投資信託の歴史と今後
バブル崩壊を機に
日本の投信は、証券投資信託法が施行された51年以来、50年近い歴史を持っています。日本の経済が戦後の驚異的な復興から、高度経済成長時代を迎えるのに従い、投信も順風満帆に成長の道を歩んできました。
しかしバブル崩壊による株の大暴落で、株式投信の元本割れが続出し、当初予定の満期償還時にも元本が回復しませんでした。このため特別に償還期日を延長し元本回復を図ったものの、ほとんどが元本割れのまま償還される結果になってしまいました。
バブル絶頂期の89年末に、58兆6500億円にも達した投信残高は、98年には38兆4000億円まで激減してしまいました。

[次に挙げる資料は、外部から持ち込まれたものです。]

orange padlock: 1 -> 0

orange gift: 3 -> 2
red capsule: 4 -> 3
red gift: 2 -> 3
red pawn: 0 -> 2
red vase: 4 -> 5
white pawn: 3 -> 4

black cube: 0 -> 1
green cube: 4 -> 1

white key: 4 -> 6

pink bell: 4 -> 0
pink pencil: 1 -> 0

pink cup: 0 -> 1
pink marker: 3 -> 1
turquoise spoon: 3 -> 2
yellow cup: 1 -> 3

特に株式投信は44兆6000億円から10兆4000億円と4分の1以下に減ってしまいました。つまり、ほとんどの人が大きな損害を被ったことになります。それから10年が経過し、投信の環境も変わってきました。
ゼロ金利による投信の見直し
当時は株式投信が駄目でも、大口定期預金の金利は8%前後もあったので何のリスクもなく高利回り運用ができましたが、デフレでゼロ金利となって、再び投信が見直されるようになりました。
言い換えると、投信以外に身近な資金運用先がないのです。ペイオフ解禁のこともあり、銀行預金から投信への大規模な資金移動が起きたのです。
結果として、99年11月までに投信残高が53兆円を突破しました。まだ公社債投信が中心ですが、これからは急激に株式投信が伸びていくと思われます。
98年を大底に株式相場も回復し、平均株価も大幅に上昇してきたため、株式投信のパフォーマンスが、目を見張るほどの高い水準で推移しているからです。